:: Saved data entries ::
:::
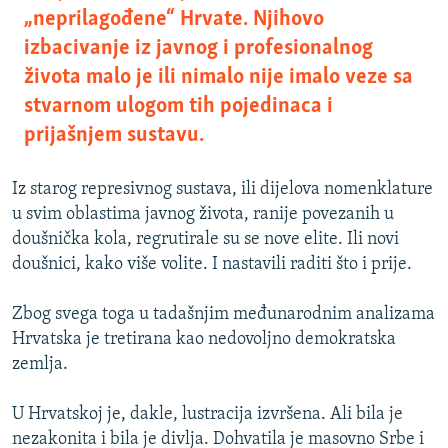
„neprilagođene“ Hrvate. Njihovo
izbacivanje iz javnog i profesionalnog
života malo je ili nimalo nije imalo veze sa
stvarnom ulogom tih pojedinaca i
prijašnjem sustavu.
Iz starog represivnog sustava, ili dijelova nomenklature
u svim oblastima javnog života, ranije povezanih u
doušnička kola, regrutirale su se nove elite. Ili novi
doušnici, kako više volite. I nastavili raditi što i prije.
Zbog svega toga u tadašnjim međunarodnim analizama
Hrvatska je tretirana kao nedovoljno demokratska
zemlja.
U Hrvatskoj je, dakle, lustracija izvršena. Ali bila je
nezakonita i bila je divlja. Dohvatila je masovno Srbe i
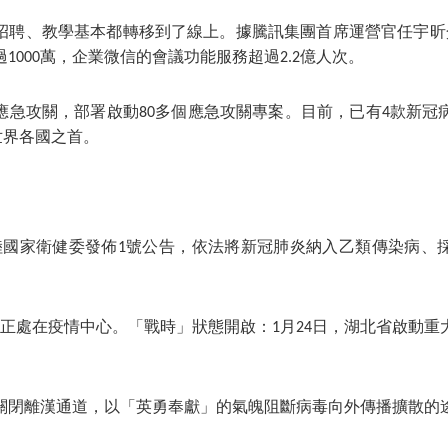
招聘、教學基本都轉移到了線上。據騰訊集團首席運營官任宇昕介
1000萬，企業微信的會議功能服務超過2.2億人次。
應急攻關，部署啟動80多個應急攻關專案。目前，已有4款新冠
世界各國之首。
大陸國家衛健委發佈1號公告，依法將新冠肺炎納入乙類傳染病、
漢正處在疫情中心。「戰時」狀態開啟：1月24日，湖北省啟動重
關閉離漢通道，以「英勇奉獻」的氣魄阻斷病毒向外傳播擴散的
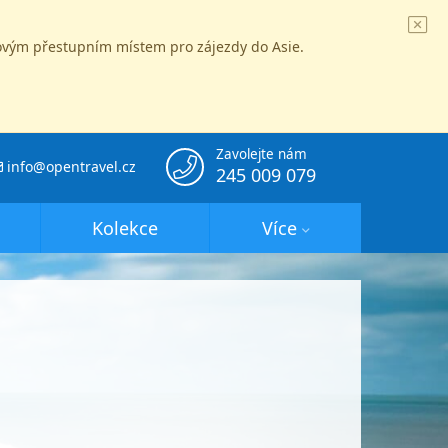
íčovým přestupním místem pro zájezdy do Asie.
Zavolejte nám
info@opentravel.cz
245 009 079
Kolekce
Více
:::
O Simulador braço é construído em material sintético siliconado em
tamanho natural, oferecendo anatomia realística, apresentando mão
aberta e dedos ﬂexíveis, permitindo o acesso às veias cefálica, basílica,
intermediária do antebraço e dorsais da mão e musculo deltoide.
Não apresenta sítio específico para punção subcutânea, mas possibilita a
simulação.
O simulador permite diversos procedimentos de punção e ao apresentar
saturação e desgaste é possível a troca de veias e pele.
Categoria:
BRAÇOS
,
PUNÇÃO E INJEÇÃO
:::
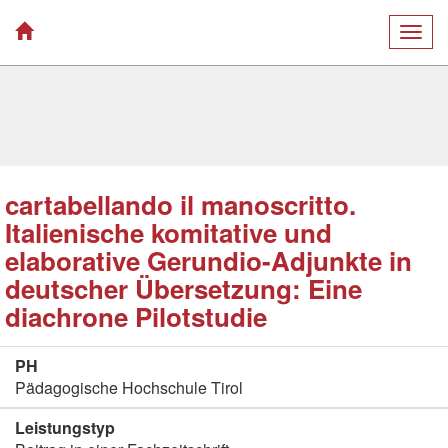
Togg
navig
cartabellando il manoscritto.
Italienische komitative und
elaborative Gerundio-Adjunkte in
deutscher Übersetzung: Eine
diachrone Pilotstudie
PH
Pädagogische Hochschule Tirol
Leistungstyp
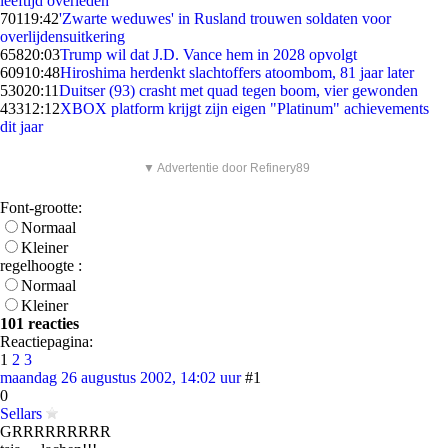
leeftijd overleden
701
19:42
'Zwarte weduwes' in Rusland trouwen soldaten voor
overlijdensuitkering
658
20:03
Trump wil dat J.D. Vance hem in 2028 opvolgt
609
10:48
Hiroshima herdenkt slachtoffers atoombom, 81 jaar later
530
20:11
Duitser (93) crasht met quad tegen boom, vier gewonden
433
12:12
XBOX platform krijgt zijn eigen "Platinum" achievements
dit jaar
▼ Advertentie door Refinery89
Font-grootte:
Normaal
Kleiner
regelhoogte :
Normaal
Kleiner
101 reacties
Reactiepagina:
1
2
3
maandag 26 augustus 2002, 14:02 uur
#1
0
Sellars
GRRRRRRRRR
:::
:: WHAT YOU NEED TO DO ::
Retype the lines of the items above, starting at the line that contains "O Simulador braço" and ending after the line that contains "PUNÇÃO E INJEÇÃO".

:: SOLUTION ::
O Simulador braço é construído em material sintético siliconado em
tamanho natural, oferecendo anatomia realística, apresentando mão
aberta e dedos ﬂexíveis, permitindo o acesso às veias cefálica, basílica,
intermediária do antebraço e dorsais da mão e musculo deltoide.
Não apresenta sítio específico para punção subcutânea, mas possibilita a
simulação.
O simulador permite diversos procedimentos de punção e ao apresentar
saturação e desgaste é possível a troca de veias e pele.
Categoria:
BRAÇOS
,
PUNÇÃO E INJEÇÃO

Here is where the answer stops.